Human rights judges listen to legal arguments brought by 203 members of the Alevi faith, who claim they suffer religious discrimination in Turkey.

Observers reveal that Turkey’s parliamentary elections were characterised by high participation and strong and active political but “tainted” by violence.

The help offered to Syrian refugees “puts the rest of Europe to shame,” says Anne Brasseur, President of the Parliamentary Assembly, at the end of a high-profile visit to refugee centres on the Turkish-Syrian border.

By contrast, human rights commissioner Nils Muižnieks is “shocked and disappointed” by a police crack-down at a Pride event.


Returning again to one of the year’s defining themes, Parliamentary Assembly President Anne Brasseur condemns terrorist attacks in Sirnak province and in Istanbul. “Terrorism undermines the very foundations of democratic societies and can never be justified,” she says.

Noting the rising tension in the country, Secretary General Thorbjørn Jagland warns that national peace and stability are in danger. “The recent increase of violence in Turkey which has resulted in the deaths of civilians, soldiers and police officers is very worrying. Nobody will gain from this escalation.”


Police raids on newsrooms and the arrest of two journalists, place the spotlight on media freedom in the country, according to the Commissioner for Human Rights Nils Muižnieks.

“I am gravely concerned about the recent terrorist attacks and the escalation of violence in Turkey,” says Anne Brasseur, President of the Parliamentary Assembly. “The terrorist attacks against the army and the law enforcement officials are unacceptable. I strongly condemn these and convey condolences to the families of the victims and to the people and authorities of Turkey.”


Ahead of elections in the country, Parliamentary Assembly President Anne Brasseur, expresses concern over clampdown against two private television channels.

The European Court of Human Rights rules that in the case of Belek and Velioğlu v. Turkey (application no. 44227/04) a criminal conviction for a press article that did not call for violence or amount to hate speech, did violate Article 10 (freedom of expression) of the European convention.
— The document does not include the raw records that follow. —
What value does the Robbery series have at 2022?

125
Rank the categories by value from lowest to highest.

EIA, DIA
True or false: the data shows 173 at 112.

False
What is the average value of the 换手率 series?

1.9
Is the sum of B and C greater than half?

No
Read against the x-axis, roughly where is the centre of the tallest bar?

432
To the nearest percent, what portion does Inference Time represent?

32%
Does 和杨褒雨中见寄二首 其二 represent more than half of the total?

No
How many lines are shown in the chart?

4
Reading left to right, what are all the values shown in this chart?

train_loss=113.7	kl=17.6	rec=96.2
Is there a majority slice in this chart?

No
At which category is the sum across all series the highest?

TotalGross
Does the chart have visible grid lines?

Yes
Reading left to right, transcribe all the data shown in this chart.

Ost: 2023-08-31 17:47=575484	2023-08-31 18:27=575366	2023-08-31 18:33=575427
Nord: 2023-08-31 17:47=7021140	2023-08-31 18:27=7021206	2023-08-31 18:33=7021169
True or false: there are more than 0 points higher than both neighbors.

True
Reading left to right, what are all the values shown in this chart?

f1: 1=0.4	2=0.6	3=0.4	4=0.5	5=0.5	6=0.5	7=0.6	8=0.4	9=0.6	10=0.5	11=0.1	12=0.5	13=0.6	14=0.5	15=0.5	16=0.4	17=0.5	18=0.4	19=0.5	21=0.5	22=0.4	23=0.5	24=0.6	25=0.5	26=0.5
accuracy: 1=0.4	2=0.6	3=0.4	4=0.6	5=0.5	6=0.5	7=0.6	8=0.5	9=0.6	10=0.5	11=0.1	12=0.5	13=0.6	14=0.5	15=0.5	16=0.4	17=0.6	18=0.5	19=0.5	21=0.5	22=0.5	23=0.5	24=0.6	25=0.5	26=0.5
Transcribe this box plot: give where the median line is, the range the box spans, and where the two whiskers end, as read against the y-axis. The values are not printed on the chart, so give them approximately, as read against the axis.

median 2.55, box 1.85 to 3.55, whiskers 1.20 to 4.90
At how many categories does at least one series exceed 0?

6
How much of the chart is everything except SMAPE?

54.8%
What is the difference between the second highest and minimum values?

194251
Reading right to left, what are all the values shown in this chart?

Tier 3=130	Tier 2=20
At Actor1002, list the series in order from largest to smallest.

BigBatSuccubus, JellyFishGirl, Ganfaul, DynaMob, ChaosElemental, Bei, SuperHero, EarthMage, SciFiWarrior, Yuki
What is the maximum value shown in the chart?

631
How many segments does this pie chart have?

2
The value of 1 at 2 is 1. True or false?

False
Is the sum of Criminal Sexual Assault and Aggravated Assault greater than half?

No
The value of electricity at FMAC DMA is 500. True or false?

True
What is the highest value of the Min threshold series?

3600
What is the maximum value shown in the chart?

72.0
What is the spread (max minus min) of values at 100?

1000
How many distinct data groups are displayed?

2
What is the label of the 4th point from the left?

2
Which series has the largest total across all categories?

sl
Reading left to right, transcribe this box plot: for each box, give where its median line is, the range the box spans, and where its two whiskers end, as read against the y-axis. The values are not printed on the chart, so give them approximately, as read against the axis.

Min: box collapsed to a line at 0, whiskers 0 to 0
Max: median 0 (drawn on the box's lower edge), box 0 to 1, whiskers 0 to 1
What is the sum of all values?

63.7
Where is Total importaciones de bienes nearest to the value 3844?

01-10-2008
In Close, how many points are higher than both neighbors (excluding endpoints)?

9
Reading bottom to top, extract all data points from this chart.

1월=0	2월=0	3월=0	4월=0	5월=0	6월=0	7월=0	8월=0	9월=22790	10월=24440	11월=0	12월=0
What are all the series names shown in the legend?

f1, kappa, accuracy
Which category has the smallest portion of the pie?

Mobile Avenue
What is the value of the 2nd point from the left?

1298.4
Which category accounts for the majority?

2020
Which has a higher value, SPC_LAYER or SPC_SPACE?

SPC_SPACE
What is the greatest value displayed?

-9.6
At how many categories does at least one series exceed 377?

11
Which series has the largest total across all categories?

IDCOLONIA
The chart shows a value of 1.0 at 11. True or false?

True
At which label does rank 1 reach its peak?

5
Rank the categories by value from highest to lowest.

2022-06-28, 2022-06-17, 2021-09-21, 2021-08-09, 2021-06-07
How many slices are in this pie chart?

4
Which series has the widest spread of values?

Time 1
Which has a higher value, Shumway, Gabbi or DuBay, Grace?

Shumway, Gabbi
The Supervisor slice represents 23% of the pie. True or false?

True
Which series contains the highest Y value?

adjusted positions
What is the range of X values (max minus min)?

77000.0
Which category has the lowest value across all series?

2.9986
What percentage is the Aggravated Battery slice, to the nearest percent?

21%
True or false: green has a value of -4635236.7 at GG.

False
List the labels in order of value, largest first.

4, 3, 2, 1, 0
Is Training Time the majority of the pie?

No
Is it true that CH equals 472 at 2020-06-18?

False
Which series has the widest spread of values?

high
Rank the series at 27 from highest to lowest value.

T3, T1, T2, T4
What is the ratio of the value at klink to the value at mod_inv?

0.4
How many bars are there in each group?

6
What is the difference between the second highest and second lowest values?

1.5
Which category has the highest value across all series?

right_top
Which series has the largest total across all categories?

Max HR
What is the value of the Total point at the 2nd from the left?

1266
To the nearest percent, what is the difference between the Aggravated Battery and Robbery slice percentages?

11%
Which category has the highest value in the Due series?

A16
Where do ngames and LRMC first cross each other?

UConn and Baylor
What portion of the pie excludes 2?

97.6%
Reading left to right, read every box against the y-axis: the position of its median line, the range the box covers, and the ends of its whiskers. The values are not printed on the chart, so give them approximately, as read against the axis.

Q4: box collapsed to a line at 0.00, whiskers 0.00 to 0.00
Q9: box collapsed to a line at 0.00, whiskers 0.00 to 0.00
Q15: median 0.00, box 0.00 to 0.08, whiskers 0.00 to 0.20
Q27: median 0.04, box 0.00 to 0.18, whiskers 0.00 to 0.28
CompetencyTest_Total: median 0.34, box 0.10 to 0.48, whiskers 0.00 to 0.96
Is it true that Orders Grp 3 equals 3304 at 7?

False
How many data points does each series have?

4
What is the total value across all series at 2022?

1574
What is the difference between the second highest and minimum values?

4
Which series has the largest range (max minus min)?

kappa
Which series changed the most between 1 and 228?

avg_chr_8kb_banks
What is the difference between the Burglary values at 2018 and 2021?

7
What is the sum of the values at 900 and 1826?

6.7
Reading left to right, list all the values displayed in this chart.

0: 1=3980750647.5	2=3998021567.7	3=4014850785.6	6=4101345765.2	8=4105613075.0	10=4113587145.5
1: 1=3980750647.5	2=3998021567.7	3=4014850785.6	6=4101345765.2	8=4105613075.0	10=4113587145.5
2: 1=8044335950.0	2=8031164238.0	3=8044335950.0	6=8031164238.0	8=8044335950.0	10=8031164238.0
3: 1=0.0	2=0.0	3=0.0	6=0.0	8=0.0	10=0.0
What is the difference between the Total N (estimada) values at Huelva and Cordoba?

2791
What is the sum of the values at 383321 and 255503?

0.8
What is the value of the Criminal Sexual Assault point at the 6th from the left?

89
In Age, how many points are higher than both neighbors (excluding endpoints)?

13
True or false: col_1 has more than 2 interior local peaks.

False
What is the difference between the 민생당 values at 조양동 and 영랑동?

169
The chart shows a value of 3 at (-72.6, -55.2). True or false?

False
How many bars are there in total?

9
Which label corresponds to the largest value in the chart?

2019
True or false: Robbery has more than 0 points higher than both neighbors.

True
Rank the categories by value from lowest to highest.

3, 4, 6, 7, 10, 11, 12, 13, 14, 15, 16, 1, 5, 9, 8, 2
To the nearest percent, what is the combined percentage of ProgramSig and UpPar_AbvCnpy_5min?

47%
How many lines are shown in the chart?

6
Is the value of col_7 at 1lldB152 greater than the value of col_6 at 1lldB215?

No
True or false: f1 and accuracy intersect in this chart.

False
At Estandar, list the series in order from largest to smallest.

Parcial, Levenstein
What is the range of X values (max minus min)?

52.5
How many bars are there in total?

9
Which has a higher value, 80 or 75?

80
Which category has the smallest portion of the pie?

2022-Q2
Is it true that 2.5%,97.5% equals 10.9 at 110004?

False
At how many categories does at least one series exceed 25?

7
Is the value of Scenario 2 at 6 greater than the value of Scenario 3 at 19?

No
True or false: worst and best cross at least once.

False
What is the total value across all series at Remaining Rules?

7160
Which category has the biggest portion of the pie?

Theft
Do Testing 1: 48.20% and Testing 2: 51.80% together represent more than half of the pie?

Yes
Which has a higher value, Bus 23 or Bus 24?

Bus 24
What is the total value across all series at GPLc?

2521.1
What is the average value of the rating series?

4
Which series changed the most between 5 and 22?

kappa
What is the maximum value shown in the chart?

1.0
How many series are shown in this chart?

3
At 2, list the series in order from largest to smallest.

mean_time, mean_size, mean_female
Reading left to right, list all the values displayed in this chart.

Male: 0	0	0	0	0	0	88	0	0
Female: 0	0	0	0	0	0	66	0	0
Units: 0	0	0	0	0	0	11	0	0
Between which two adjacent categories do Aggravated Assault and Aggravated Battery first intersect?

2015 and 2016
The case concerned the applicants’ conviction by a State Security Court for publishing an article in a daily newspaper containing a statement by an illegal armed organisation.


According to an assembly election monitoring delegation, Turkey’s elections were “well conducted” and offered “a wide range of political choices.” However, the delegation regretted that the electoral campaign was “characterised by unfairness” and tarnished by “a challenging security environment,” in particular in the south-east of the country, where “many violent incidents hindered contestants’ ability to campaign freely.”

Ingebjørg Godskesen and Nataša Vuckovic, co-rapporteurs for the assembly’s post-monitoring dialogue with Turkey, question the arrests of two prominent journalists, Can Dündar, editor-in-chief of the Cumhuriyet newspaper and Erdem Gül, its Ankara correspondent, as well as the eight-year sentence facing Bülent Kenes, editor-in-chief of Today’s Zaman, for “insulting the president.”

Over at the European court, relatives of family members, buried alive during Turkey’s 1999 earthquake, will receive awards totalling €158,000, after judges back their human rights complaint.


Blocking without a legal basis users’ access to YouTube infringed the right to receive and impart information, Strasbourg judges declare.

later in the month, an informal working group composed of Council of Europe and Turkish Ministry of Justice meets to discuss issues relating to freedom of expression in the country. After the meeting, Secretary General Jagland says: “There was progress today. Now we are looking forward to real change.”